Dieser Roman ging unter die Haut, hat mich berührt, gefesselt, zu Tränen gerührt und vollständig gepackt. Die Autorin hat ein wirklich tolles Sprachgefühl. Sie webt mit Feingefühl eine komplexe Geschichte. Die Sätze sind weich wie Seide und sie zeichnet mit Worten große Szenarien, in die man hineingezogen wird. Der Inhalt ist starker Tobak und nicht zu leicht zu vergessen.

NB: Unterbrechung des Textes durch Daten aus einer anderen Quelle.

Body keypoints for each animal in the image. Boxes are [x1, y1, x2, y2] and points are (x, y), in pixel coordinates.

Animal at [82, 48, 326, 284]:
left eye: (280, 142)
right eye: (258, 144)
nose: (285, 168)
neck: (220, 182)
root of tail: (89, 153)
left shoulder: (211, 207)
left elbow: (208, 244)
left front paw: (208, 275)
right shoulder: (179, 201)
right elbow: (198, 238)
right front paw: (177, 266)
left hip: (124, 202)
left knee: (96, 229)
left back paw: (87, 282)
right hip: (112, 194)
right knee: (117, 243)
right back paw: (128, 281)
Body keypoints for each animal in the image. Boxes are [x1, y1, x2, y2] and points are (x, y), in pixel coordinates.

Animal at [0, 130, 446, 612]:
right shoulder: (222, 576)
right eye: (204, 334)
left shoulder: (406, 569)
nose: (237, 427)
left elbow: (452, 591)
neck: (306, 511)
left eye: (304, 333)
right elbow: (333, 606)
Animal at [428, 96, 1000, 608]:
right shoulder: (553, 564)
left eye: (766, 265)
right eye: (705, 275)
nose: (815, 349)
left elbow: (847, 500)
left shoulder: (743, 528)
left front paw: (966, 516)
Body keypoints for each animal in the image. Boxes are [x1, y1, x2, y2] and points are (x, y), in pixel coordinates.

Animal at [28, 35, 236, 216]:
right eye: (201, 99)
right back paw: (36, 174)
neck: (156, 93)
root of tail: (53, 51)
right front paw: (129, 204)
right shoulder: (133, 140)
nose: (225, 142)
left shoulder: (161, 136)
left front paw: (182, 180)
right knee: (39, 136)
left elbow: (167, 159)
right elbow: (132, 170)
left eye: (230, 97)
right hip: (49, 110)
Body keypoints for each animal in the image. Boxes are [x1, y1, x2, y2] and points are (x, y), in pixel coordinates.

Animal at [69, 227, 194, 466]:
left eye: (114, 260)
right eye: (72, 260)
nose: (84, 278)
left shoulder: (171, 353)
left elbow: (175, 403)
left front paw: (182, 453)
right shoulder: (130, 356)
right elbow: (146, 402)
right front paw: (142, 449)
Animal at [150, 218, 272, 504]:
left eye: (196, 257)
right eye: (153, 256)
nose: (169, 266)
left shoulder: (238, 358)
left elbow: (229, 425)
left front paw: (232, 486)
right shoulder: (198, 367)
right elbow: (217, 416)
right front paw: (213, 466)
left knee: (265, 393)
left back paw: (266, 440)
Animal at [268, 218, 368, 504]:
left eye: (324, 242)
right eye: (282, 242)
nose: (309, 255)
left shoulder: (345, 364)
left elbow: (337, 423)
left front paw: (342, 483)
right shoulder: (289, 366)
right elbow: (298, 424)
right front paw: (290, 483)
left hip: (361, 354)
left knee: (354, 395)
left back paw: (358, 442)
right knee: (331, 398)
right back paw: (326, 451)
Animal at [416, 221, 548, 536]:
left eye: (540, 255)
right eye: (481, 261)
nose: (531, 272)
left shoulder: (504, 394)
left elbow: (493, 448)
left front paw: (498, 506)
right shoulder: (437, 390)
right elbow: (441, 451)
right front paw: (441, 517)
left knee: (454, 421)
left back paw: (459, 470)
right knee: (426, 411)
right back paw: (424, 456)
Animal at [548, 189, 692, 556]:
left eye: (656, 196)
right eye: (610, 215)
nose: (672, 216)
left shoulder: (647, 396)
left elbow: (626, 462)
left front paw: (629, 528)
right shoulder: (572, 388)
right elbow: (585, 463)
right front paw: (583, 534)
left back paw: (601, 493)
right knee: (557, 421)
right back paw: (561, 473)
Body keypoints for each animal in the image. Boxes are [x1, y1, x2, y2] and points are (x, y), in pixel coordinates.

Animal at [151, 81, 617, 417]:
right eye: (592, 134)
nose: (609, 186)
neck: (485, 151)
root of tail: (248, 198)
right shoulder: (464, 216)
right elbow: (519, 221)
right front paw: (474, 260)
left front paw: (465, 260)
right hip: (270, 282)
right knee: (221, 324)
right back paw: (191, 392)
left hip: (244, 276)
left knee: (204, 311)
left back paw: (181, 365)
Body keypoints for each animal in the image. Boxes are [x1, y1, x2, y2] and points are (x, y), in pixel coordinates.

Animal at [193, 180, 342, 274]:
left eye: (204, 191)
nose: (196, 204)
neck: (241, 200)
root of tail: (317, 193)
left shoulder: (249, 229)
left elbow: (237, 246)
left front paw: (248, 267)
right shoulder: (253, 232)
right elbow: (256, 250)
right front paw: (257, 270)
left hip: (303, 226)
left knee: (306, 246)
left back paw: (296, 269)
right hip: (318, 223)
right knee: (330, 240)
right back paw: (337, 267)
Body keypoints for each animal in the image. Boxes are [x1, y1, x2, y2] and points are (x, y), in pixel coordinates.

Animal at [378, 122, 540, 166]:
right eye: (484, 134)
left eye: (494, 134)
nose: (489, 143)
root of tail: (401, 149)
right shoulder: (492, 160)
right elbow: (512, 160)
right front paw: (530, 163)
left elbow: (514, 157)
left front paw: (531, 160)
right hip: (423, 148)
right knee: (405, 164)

Doch beinahe hätte ich diesen Buchschatz übersehen. Allein vom Titel her, der aber eigentlich so passend ist und die Hauptfigur so treffend charakterisiert, hätte ich wahrscheinlich nicht zu dem Roman gegriffen. Doch der Klappentext hatte mich zum Glück neugieriger gemacht. Es ist die Geschichte der jungen Irin Honora, die 1849, als die Hungersnot in Irland am größten ist, mit sehr vielen anderen aus ihrem Dorf und dem Umland aufbricht, um Hilfe anzunehmen, die ihnen versprochen wurde. Doch es kommt alles anders als erhofft. Es ist eine tragische Geschichte. Den Marsch im irischen Doolough mit seinem fatalen Ende gab es übrigens wirklich.

Honora wandert nach Amerika aus, als sie alles verloren hat. Über New York gelangt sie in den Westen. Doch ihre Freiheit findet sie erst nach einer langen Zeit von Unterdrückung und Ausbeutung. Es ist wie vom Regen in die Traufe fallen. Doch Honora ist eine starke Frau, sie weiß, wann es zu kämpfen lohnt und wann sie ihre Ressourcen einteilen muss. Sie nutzt ihre wenigen Chancen, die sich ihr bieten. Sie ist auch eine kluge Frau, auf eine stille, aber sehr tiefgründige Art und Weise. "Sing, wilder Vogel, Sing" ist die ganz besonders eindrucksvolle Geschichte dieser Frau, die schon in ihre Kindheit sehr viel ertragen musste, an den Umständen gereift ist, als Erwachsene viel Leid sehen und am eigenen Leib ertragen musste, aber trotz allem Leid nie aufgegeben hat.

Die Autorin hat nicht nur inhaltlich, sondern vor allem auch sprachlich einen richtig starken Roman geschrieben.

Ein weiteres Jahreshighlight von mir ! Unbedingte Leseempfehlung!